Facts About Engine Bearings
There is a lot of information out there about engine bearings, so I figured I’d try to set the record straight about a few things related to this tiny, but significant, engine component. Obviously, multiple factors affect bearing performance in an engine, and the experts agree the first step is knowing what the end use of the engine will be. Racing bearings are different from those recommended for street use, and there’s a lot to consider. In the end, only the combination of all factors will yield the answer to the question of bearings.
Rigidity of Components
Many times, I’ve heard the discussion of setting up an engine “loose” or “tight,” referring to bearing clearance, and “loose” often represented as a benefit because the engine spins “easier.” But, the bottom line is how much crank flex are you going to have? “If you get a lot of deflection, then setting up an engine looser is beneficial,” says Ron Sledge, performance and technical manager of King Bearings. “If you have a crank that wants to bend, you can’t set the clearance up tight because the crank will get into the bearing. Your crankshaft is probably the most crucial thing to cause wear because of deflection. If it’s bending, the crankshaft journals will be out of line and if clearances are really tight, you’re more likely to touch a bearing.”

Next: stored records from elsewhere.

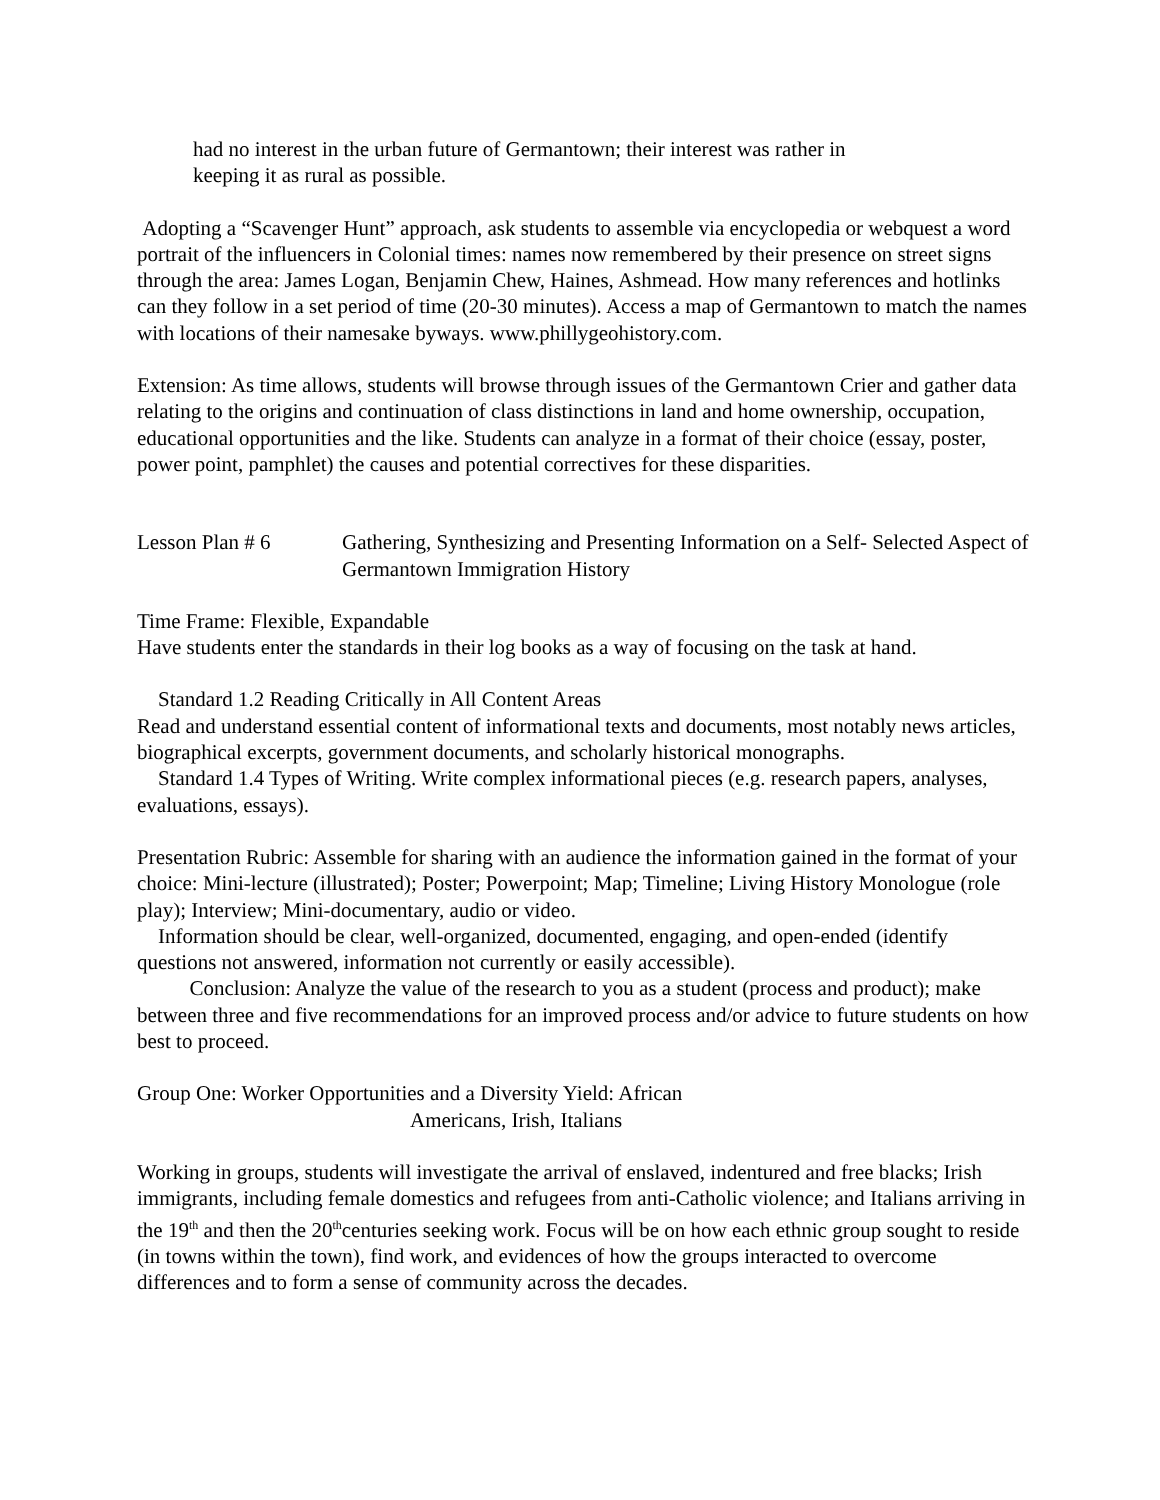had no interest in the urban future of Germantown; their interest was rather in
keeping it as rural as possible.
Adopting a “Scavenger Hunt” approach, ask students to assemble via encyclopedia or webquest a word portrait of the influencers in Colonial times: names now remembered by their presence on street signs through the area: James Logan, Benjamin Chew, Haines, Ashmead. How many references and hotlinks can they follow in a set period of time (20-30 minutes). Access a map of Germantown to match the names with locations of their namesake byways. www.phillygeohistory.com.
Extension: As time allows, students will browse through issues of the Germantown Crier and gather data relating to the origins and continuation of class distinctions in land and home ownership, occupation, educational opportunities and the like. Students can analyze in a format of their choice (essay, poster, power point, pamphlet) the causes and potential correctives for these disparities.
Lesson Plan # 6 Gathering, Synthesizing and Presenting Information on a Self- Selected Aspect of Germantown Immigration History
Time Frame: Flexible, Expandable
Have students enter the standards in their log books as a way of focusing on the task at hand.
Standard 1.2 Reading Critically in All Content Areas
Read and understand essential content of informational texts and documents, most notably news articles, biographical excerpts, government documents, and scholarly historical monographs.
Standard 1.4 Types of Writing. Write complex informational pieces (e.g. research papers, analyses, evaluations, essays).
Presentation Rubric: Assemble for sharing with an audience the information gained in the format of your choice: Mini-lecture (illustrated); Poster; Powerpoint; Map; Timeline; Living History Monologue (role play); Interview; Mini-documentary, audio or video.
Information should be clear, well-organized, documented, engaging, and open-ended (identify questions not answered, information not currently or easily accessible).
Conclusion: Analyze the value of the research to you as a student (process and product); make between three and five recommendations for an improved process and/or advice to future students on how best to proceed.
Group One: Worker Opportunities and a Diversity Yield: African
Americans, Irish, Italians
Working in groups, students will investigate the arrival of enslaved, indentured and free blacks; Irish immigrants, including female domestics and refugees from anti-Catholic violence; and Italians arriving in the 19<sup>th</sup> and then the 20<sup>th</sup>centuries seeking work. Focus will be on how each ethnic group sought to reside (in towns within the town), find work, and evidences of how the groups interacted to overcome differences and to form a sense of community across the decades.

The primary focus of rigidity in this aspect is the crankshaft and factors that can affect it. Extending similar advice is Dan Begle, technical sales engineer at Mahle, who says, “Building an engine with extra clearance is done because of power adders such as nitrous. In these situations, your limiting factor becomes the crankshaft. When the crankshaft is under severe stress, it causes the crankshaft to flex. When it flexes, your oil clearance is smaller than what you set it to. The crank begins to orbit, which means it isn’t running on its centerline. The extra clearance is so you can still create an oil film when the crank is in an orbiting motion, so you don’t have bearing to journal contact.”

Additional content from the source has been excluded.